Copy out each line of the data holding "worn".

[[ DATA SUPPLIED, beginning ]]

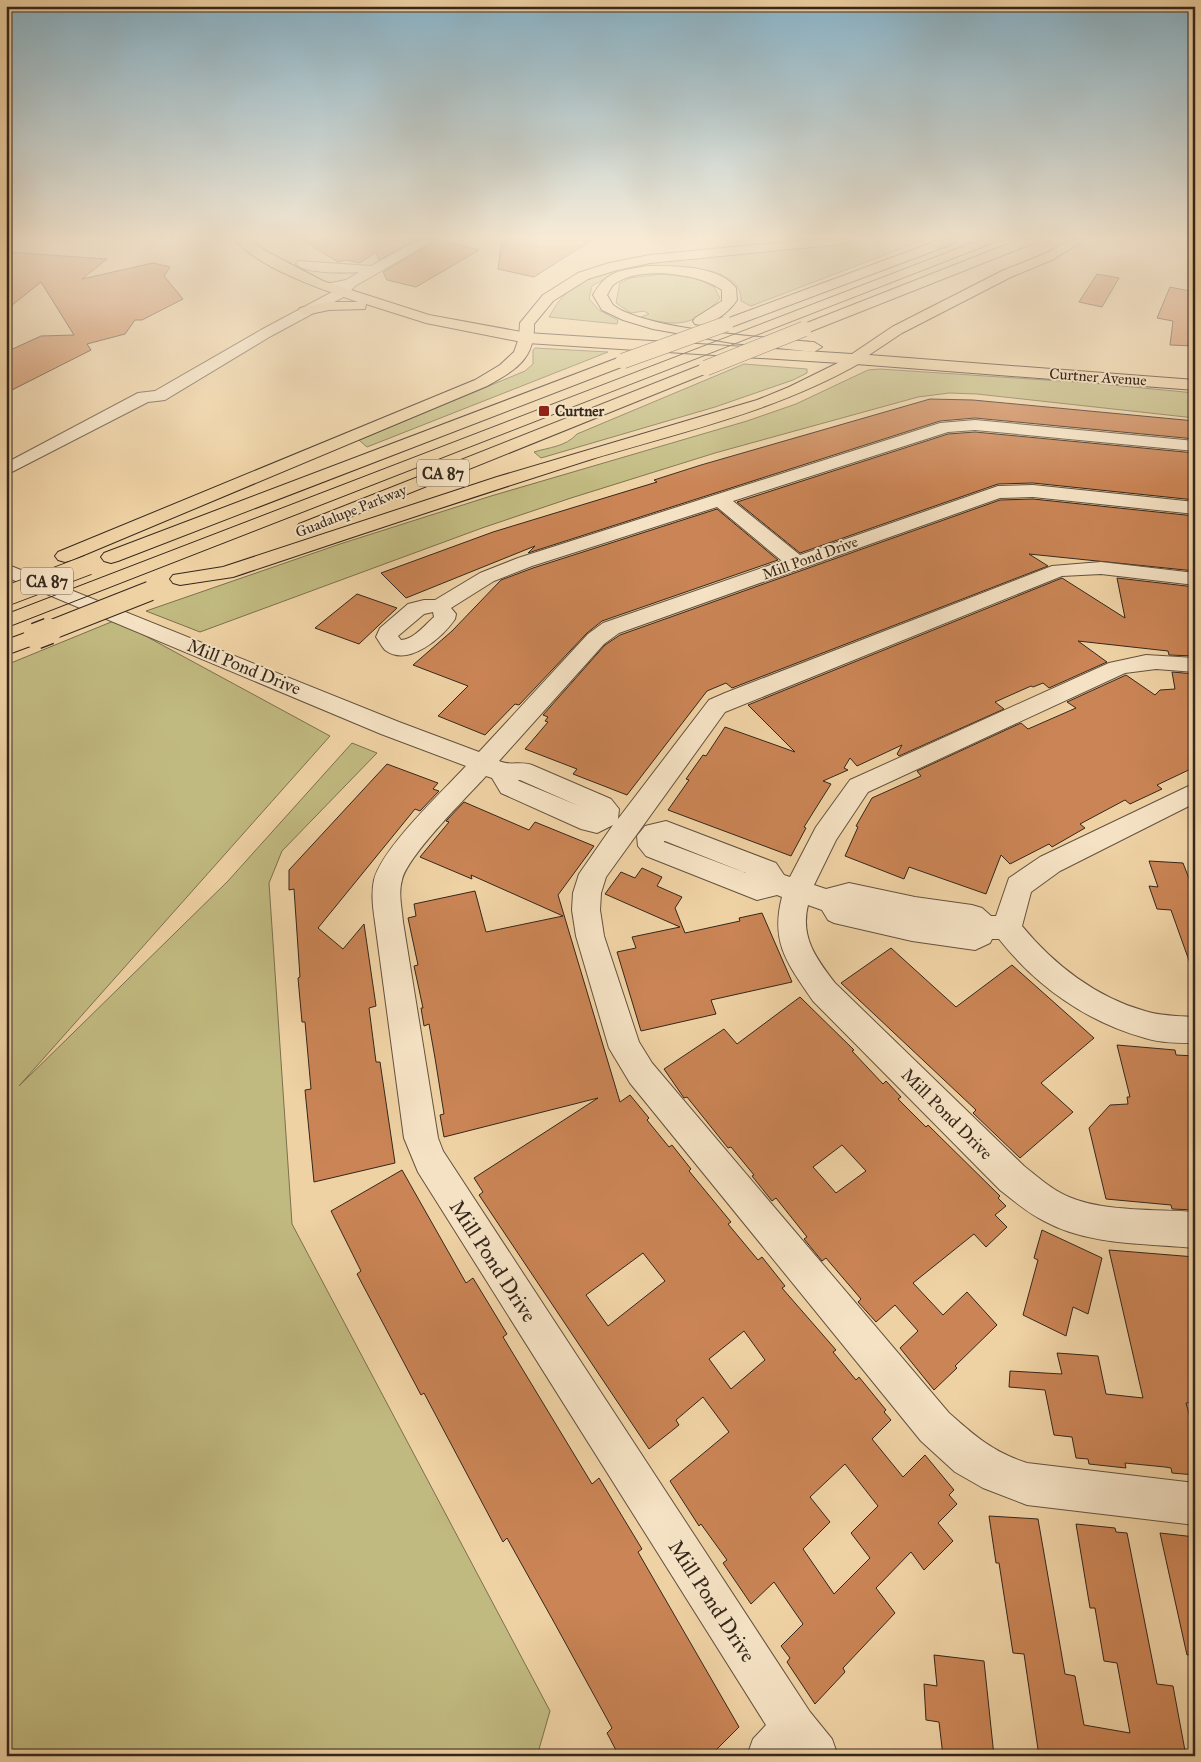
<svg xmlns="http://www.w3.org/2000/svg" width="1201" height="1762" viewBox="0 0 1201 1762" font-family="'IM FELL Great Primer',serif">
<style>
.green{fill:#c1ba80;stroke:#7b704e}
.building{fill:#ca8455;stroke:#35271c;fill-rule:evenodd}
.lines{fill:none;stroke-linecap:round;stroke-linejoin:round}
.minor-casing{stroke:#64523e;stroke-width:2}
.major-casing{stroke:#35271c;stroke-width:2}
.highway-casing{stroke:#35271c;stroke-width:2}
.minor{fill:#f5e2c4;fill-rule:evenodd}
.major{fill:#efd2a4;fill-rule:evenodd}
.highway{fill:#efd2a4;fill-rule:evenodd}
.tram{stroke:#35271c;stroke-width:1}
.highway-bridge-far2-casing{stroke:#35271c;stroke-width:16;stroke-linecap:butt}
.highway-bridge-far1-casing{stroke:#35271c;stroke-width:21;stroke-linecap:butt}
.highway-bridge-casing{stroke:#35271c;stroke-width:28;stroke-linecap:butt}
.highway-bridge-far2{stroke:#efd2a4;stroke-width:15}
.highway-bridge-far1{stroke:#efd2a4;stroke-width:19}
.highway-bridge{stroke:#efd2a4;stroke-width:25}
.poi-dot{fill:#8f2418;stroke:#f5e2c4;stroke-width:2}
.labels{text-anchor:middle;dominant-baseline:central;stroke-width:4;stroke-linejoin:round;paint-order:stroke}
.far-street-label{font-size:15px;fill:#35271c;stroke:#f5e2c4}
.far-poi-label{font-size:15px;font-weight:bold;fill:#35271c;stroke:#f5e2c4;text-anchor:start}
.shield{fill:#f5e2c4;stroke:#6f5f4e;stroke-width:1}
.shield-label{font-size:16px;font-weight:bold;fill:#35271c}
.street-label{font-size:18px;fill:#35271c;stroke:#f5e2c4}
.near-street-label{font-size:21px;fill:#35271c;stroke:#f5e2c4}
</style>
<rect width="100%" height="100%" fill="#efd2a4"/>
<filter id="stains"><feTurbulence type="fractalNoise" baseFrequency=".004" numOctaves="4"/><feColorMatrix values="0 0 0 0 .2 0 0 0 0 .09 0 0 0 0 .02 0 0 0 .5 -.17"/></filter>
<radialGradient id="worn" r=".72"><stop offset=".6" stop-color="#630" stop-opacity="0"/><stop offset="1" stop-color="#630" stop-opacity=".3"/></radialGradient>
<g class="green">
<path d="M884,240H924L751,306L741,301C743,258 649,266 623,272C611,275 602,280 592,286L589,299L599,310L618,320L617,324L549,317C556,305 561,296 573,288C616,260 675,259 724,255C767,250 811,246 854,242L866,243Z"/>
<path d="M663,274L699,279L714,287L720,298C695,327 675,327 641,317L649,314L644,311L631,313L616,303L620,283L630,278Z"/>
<path d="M535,348L608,352L367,447L359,440L525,371L533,364V350Z"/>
<path d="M744,364L807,369V373L793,380L715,407L541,458L534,452C550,447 565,447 577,434Z"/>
<path d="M880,369L1091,383L1195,393V418L977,394L949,393L918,397L715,453L571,498L482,528L200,632L146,611L340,544L491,496L747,421L796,404L868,370Z"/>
<path d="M116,620L330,736L19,1086L228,881L352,743L377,753L282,851L269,883L292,1224L550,1711L537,1756H6V665Z"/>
</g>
<g class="building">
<path d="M302,240H416L379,260L376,252L360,263L346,260L338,262Z"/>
<path d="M437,240L479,250L416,287L387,280L383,272Z"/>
<path d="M502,240H592L534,277L498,269Z"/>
<path d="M6,252L107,259L82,279L153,263L170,267L164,276L183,299L142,320H135L125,334L87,344L91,350L6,393V352L41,336L74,335L41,282L6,310Z"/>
<path d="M1097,274L1119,278L1102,307L1079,302Z"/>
<path d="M1170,287L1195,292V346L1170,345L1173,321L1157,318Z"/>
<path d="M930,399L973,400L1195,421V439L975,418L940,421L528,553L535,546L406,598L381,573L493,532L657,482L654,480L701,465Z"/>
<path d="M975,432L1195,453V500L1033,483L998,484L800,553L737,502L948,434Z"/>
<path d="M1033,499L1195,516V571L1029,554L1048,566L732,688L726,683L707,691L627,795L573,774L577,769L525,749L548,722L545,721L548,717L543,715L605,645L620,635L1000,500Z"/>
<path d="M717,509L778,560L602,621L587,633L519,705L515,704L485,735L438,716L468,686L413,665L452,631L501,580L533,568Z"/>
<path d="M1062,578L1125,618L1117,578L1195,587V656L1169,655L1168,651L1078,641L1107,662L1049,688L1043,683L1033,687L1031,686L995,702L1004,709L899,756L897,754L902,745L857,766L850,758L844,768L848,770L823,781L831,784L804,827L806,828L791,856L668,810L689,780L686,779L703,755L706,756L725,727L795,752L748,705Z"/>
<path d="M357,594L397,608L359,644L315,628Z"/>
<path d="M1172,672L1195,674V767L1157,785L1162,789L1130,804L1125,800L1080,824L1085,828L1052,847L1049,844L1010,864L1001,855L986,894L909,867L904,879L845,856L858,827L856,826L872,798L921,776L917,771L1021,723L1028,729L1076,708L1067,702L1126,675L1155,695L1160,690L1175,689Z"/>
<path d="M387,764L438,783L433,789L439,791L420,811L415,809L318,928L343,949L364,924L376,1006L369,1008L376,1062H380L395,1163L314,1182L305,1090L311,1089L305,1022H302L298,978L300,977L294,889L289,890V870Z"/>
<path d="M464,802L529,830L535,822L594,846L558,895L620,1102L630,1095L649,1118L647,1120L669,1147L672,1145L691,1169L689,1171L731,1222L728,1224L758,1260L762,1257L785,1286L782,1288L836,1350L833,1352L856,1380L859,1377L886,1410L884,1412L891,1420L872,1439L903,1477L925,1455L954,1490L949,1495L957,1504L938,1523L953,1541L924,1570L911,1552L876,1588L895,1613L843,1668L845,1672L815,1704L787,1662L790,1658L781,1646L803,1624L774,1582L751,1604L723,1563L727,1560L701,1524L699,1526L670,1481L729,1432L703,1397L676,1420L679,1425L649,1449L479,1195L483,1192L474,1178L598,1098L444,1137L440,1115L444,1114L435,1058L429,1024L424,1026L421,1008H423L414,966L418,965L408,918L416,916L414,904L475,891L486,932L563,916L471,875L472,879L420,857L449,822L446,821ZM643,1253L665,1281L608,1326L586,1295ZM744,1331L765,1360L731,1389L709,1359ZM845,1464L878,1506L851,1533L870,1558L834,1594L803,1549L830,1522L810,1497Z"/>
<path d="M1149,861L1183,863L1195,894V968L1192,969L1171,910L1157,909L1149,886L1158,887Z"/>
<path d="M642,868L662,877L657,886L682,897L675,908L685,933L740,921L739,918L762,913L792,982L711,1000L716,1014L641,1031L617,952L636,948L632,937L680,927L605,894L621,872L635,878Z"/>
<path d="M891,948L956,1007L1012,965L1094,1038L1041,1083L1073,1112L1020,1158L973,1113L976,1110L841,983Z"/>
<path d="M800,997L854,1050L852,1051L883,1084L886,1081L901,1097L898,1099L926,1127L928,1125L1000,1196L998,1198L1006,1206L995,1215L1007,1227L986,1247L974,1234L913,1283L943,1315L967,1292L997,1325L955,1366L957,1368L934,1390L900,1348L918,1331L895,1305L876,1322L858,1302L861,1299L826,1258L822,1261L804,1239L807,1237L776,1198L772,1201L752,1176L754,1175L731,1147L728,1148L687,1097L684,1098L664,1069L724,1029L737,1044ZM842,1145L866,1171L836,1193L813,1167Z"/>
<path d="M1117,1045L1175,1050L1176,1055L1195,1056V1210L1172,1209L1171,1205L1106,1199L1089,1128L1110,1105L1128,1104L1127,1097H1130Z"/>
<path d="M402,1170L466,1283L473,1278L507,1334L503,1337L592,1484L599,1478L642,1549L638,1552L739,1727L710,1756H619L607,1733L612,1728L555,1624L507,1538L503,1542L424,1393L421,1395L357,1274L361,1271L331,1211Z"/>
<path d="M1042,1230L1102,1258L1088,1314L1073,1307L1066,1336L1023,1315L1038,1260L1034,1258Z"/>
<path d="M1109,1250L1195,1257V1402L1186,1403L1195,1435V1475L1172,1473L1171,1468L1165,1467L1125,1463L1126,1468L1089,1464L1088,1459L1076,1458L1072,1437L1054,1435L1045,1390L1009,1387L1010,1371L1062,1374L1057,1353L1098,1356L1106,1394L1143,1398Z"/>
<path d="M989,1516L1038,1519L1065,1674L1075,1676L1084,1725L1130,1733L1117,1663L1104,1661L1095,1608H1090L1076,1524L1115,1528L1116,1532L1127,1533L1157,1684L1173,1686L1186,1756H1039L1024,1654L1013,1653L999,1563H996Z"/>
<path d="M1160,1533L1195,1537V1654L1187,1655Z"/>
<path d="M934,1655L984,1661L994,1756H943L939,1722L926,1720L924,1684L937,1686Z"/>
</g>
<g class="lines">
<g class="minor-casing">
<g id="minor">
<path d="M419,240H435L355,286L347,295L271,336L165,400L148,402L6,475V463L138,393L155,391L261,330L334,291L326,290L324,287L326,284L346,280L359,272C346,273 304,274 296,264L298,261L371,266Z"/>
<path d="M975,420L1195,441V451L975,430L948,432L733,501L800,555L998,486L1033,485L1195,502V514L1033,497L1000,498L619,633L604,644L499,761C509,766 520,761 532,765L611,799L619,809L618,819L709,700L725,693L1052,566L1101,562L1195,573V585L1101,574L1062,576L725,712L606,877L601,893L600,910L604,936L639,1042L652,1063L949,1413C975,1436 993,1452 1027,1463L1195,1483V1525L1027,1505L983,1488L955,1472L921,1441L630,1083L609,1048L576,936L572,910L573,893L579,874L613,825L597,833L581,829L501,793L492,778L486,776C468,796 407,856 402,880C398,894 402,908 403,922L438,1138L443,1151L810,1712L832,1739L838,1756H747L753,1739L766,1725L418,1172L404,1138L375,922C373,908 371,894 374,880C382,848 442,792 466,766L381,734L6,577V564L399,722L479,752L588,634L603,623L782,561L717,507L532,566L494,581L451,608L456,614L455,619C443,637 408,668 385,650C382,647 379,641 376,637L380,628L408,604L424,600H435L480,573L518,558L940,423ZM433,612L434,617C425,625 413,640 401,640L398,636L424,614ZM518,780H520L579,806L519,781Z"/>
<path d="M1146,655L1195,658V672L1156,669L1125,673L868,792L836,840L814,885L826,889L849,883L915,897L972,905L982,908L991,916H996L1009,878L1040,857L1195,783V803L1060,871L1031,892L1022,926C1053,964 1097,998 1145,1011C1161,1016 1178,1016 1195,1017V1043C1178,1043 1161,1043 1145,1038C1087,1022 1037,987 999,939H992L990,943L975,950L912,941L834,923L828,920L822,910L808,905C800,937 816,958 835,983L1024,1166C1038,1177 1052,1190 1069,1197C1103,1212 1157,1209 1195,1212V1248C1144,1243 1090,1246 1044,1221C1028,1213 1014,1201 1000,1190L813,1001C788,964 770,943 782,897L777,895L757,900L646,856L638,846L637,836L645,826L666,821L776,863L784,875L790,877L816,827L850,780L1109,663ZM664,841H665L746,873L664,842Z"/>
</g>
</g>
<g class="major-casing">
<path id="major" d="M236,240H251L264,250L323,281L429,315L527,333L852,354L892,327L1002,271L1047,253L1054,257L1052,260L1011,277L902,333L869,355L1195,380V390L856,364L527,343L426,323L366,304L365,309L329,310L305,315L298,311L300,308L329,302H358C326,291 256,267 236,240Z"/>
</g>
<g class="highway-casing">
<g id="highway">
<path d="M806,240H849L842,244L650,263L617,270L588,279L553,301L534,324C535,360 515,370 487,386L72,560L65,562L58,560L55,556L58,552L475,380L500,365L514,352L519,338L520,323L543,295L578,273L609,263L650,255Z"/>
<path d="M939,240H957L955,243L731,327L726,329L718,324L721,321Z"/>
<path d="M1018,240H1036L1034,243L809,332L804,334L796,329L799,326Z"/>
<path d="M1069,240H1085L1052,260H1042L1040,257Z"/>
<path d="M647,266C672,266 719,265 736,288L737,300C729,312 710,328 695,324L693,321L695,318L722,301V290C699,273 637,265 613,285C611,287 609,292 607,295C609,298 611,302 613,305C645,330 770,338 814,342L822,347L814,352L732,343L653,329L623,320L602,310L593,295C607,270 620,271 647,266Z"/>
<path d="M856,354L864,359L862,362C777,411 684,431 592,459C472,497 353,537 233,577L180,585L173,583L170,579L173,575L223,567L497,477L757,400L789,387Z"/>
<path d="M623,356L631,361L629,364L118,561L111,563L104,561L101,557L104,553Z"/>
<path d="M706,363L714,368L712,371L313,532H299L296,528L299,524Z"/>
<path d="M36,629L44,631L47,636L44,641L6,655V640Z"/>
</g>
</g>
<use href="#minor" class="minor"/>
<use href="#major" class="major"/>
<use href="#highway" class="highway"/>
<g class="tram">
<path d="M6,614L979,240"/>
<path d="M6,628L1001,240"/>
</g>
<g class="highway-bridge-far2-casing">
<g id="highway-bridge-far2">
<path d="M623,361L726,324"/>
<path d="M706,368L804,329"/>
</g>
</g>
<g class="highway-bridge-far1-casing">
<g id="highway-bridge-far1">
<path d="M6,596L88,565"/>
<path d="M46,632L150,591"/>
</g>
</g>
<g class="highway-bridge-casing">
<path id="highway-bridge" d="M36,636L49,631"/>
</g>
<use href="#highway-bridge-far2" class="highway-bridge-far2"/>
<use href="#highway-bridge-far1" class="highway-bridge-far1"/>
<use href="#highway-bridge" class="highway-bridge"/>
</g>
<linearGradient id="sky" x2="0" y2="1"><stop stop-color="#89b6cd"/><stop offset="0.49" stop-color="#f8ebd6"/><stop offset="1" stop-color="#f8ebd6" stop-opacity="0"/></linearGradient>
<rect width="1201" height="486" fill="url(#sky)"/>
<rect class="poi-dot" x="538" y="405" width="12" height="12" rx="2.5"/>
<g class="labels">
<g class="far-street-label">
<text transform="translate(1098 377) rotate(4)">Curtner Avenue</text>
<text transform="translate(351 511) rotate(-22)">Guadalupe Parkway</text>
<text transform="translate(810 558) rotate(-20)">Mill Pond Drive</text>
</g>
<g class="far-poi-label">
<text x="555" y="411">Curtner</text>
</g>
<g class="shield">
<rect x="417" y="459.5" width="52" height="27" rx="4"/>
<rect x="21" y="567.5" width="52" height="27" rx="4"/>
</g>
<g class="shield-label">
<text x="443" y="473">CA 87</text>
<text x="47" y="581">CA 87</text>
</g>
<g class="street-label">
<text transform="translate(244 667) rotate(22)">Mill Pond Drive</text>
<text transform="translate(947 1114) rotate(45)">Mill Pond Drive</text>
</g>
<g class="near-street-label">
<text transform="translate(493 1261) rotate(57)">Mill Pond Drive</text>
<text transform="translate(712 1601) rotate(57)">Mill Pond Drive</text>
</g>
</g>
<rect width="1201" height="1762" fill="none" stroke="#efd2a4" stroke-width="25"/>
<rect x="8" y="8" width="1186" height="1747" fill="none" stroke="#35271c" stroke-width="2.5"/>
<rect x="12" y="12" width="1176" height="1737" fill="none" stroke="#35271c"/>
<rect width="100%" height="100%" filter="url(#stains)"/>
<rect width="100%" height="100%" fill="url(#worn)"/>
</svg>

[[ DATA SUPPLIED, end ]]

[WRITTEN ANSWER]
<radialGradient id="worn" r=".72"><stop offset=".6" stop-color="#630" stop-opacity="0"/><stop offset="1" stop-color="#630" stop-opacity=".3"/></radialGradient>
<rect width="100%" height="100%" fill="url(#worn)"/>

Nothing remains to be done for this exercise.